Flandre

There's no better introduction to the nation of Flandre than their own legendary origins:


One day, Flan, god of foresight and confidence games,
ran out of opponents to play Catalos with, for the other
gods had grown sick of losing all the time.
[Catalos is a
Flandrean game, similar to chess except about twenty-
seven times more complicated to play.] And so Flan
spoke, saying, Do I not possess great wisdom? I shall
play against myself, and win great glory thereby. But
Flan's mental might was too great, and as much as he
schemed, he could not outsmart himself. Thus he had
an aneurysm and died. But the gods had pity on Flan,
and from his body they made the world, and from his
urine they made the seas, and from his mind they
made humankind. And they called themselves
"Flandre," which means "The Children of Flan."

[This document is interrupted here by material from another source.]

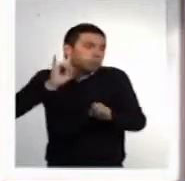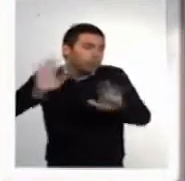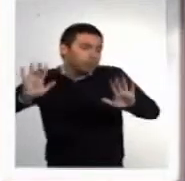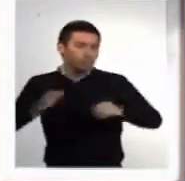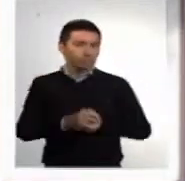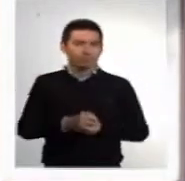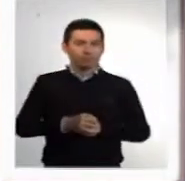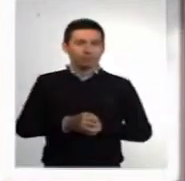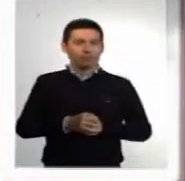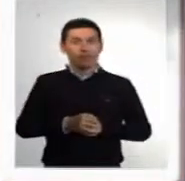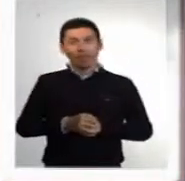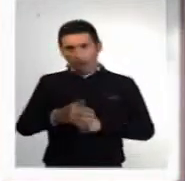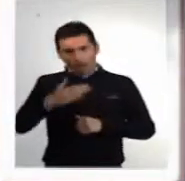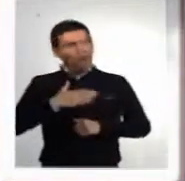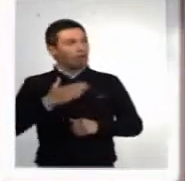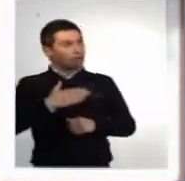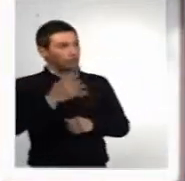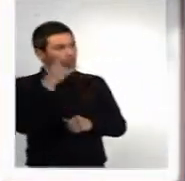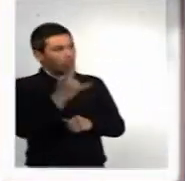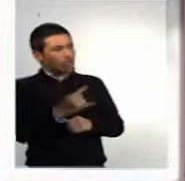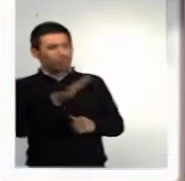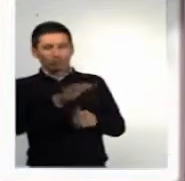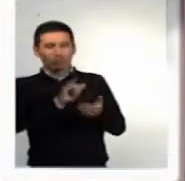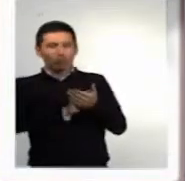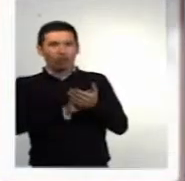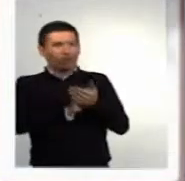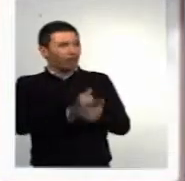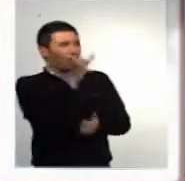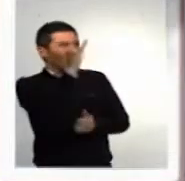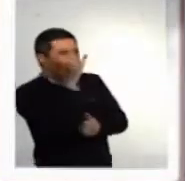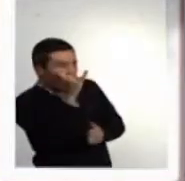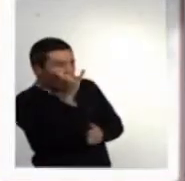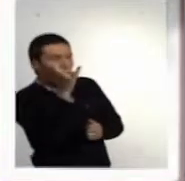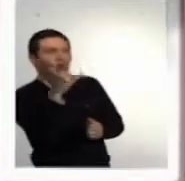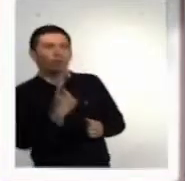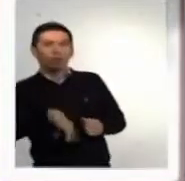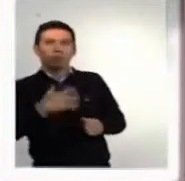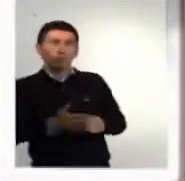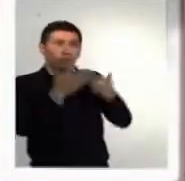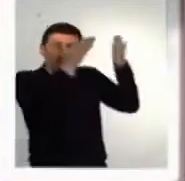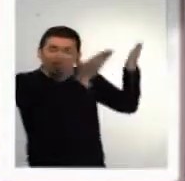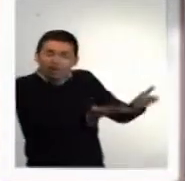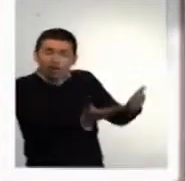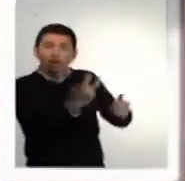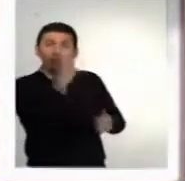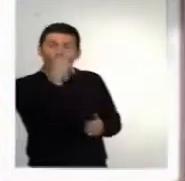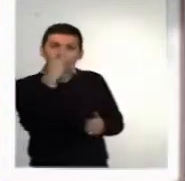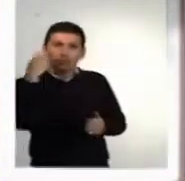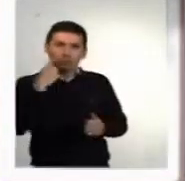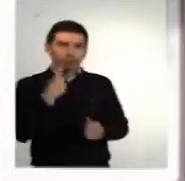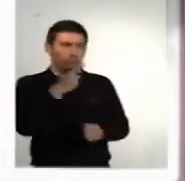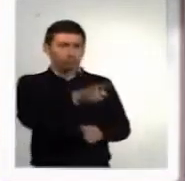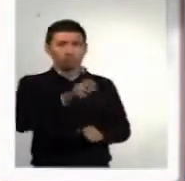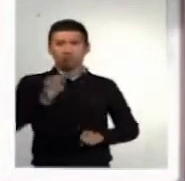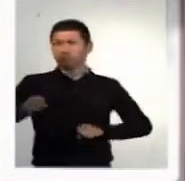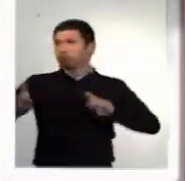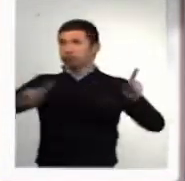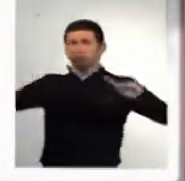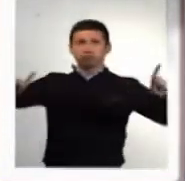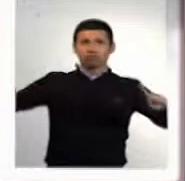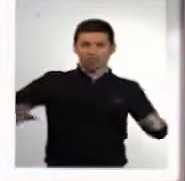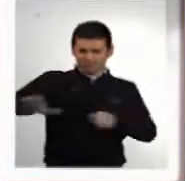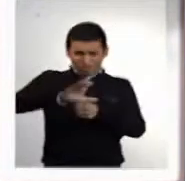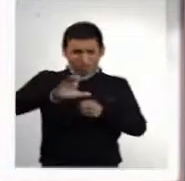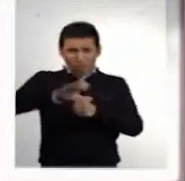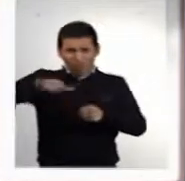Esa fue una de las cosas que a mí me llamó la atención durante la grabación del reportaje. ¿Cómo Germán, siendo sordociego, se desenvuelve en una ciudad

— From the Book of Schemes, Ch. 8 verse 3-21.


I've always felt this story captures both the genius of the Flandrean spirit as well as the tendency for that genius to go wrong in unexpected ways. And of course the story is in their own words, which I think is the only proper way to learn about a people.

Nevertheless, there is always room for the perspectives of others, such as the researchers who study the archeological record of the ancient Flandreans. Flandrean ruins are easy to identify because they're usually chock-full of the remains of primitive booby traps. Entries in the archeological record indicate that ancient Flandreans originated in the Barcu region before migrating to the territory currently claimed by the Methodocracy of Flandre. This of course does much to explain the cultural paranoia of Flandre, for if you can't even trust the weather, what can you trust? In fact, some researchers believe ancient Flandreans might have actually invented the concept of government in order to coordinate their contingency plans.

Historically, Flandre has proved a tricky diplomatic partner (see also the Roerbach Incident), and the resulting trade deficit limited their economic growth. It was only with the emergence of the Hegemony of Whales that their economy was able to boom, both as a result of oil trade and of renting space on their oil ships to nations that wish to avoid the Whale Tariffs. Their cold war with the Hegemony of Whales has positioned them at the center of an anti-whale political bloc, along with the Ulgravian Diaspora, whose zeppelin fleet creates an existential need for continued oil trade.


Dr. Herbert Jones
University of Eyesland
Professor of Cataloguing Various Things
Heinrich Stafford Chair of Arrangement
PhD in Miscenallia

The most hilarious thing about Flandre is their relationship to Selestei. The two countries are supposed to be allies. Everyone over in Selestei loves Flandre, despite the fact that from a Selesteine point of view Flandrean culture is essentially institutionalized cowardice. Meanwhile, Flandre appears to take every possible opportunity to fuck Selestei over. But no matter how hard they try, Selestei somehow manages to avoid the vast majority of the negative consequences. Not only that, but they don't even seem to have noticed this has been going on. You should have seen Ironheart's eye twitching when Daggert gave her a bear hug last week, it was the most hilarious shit.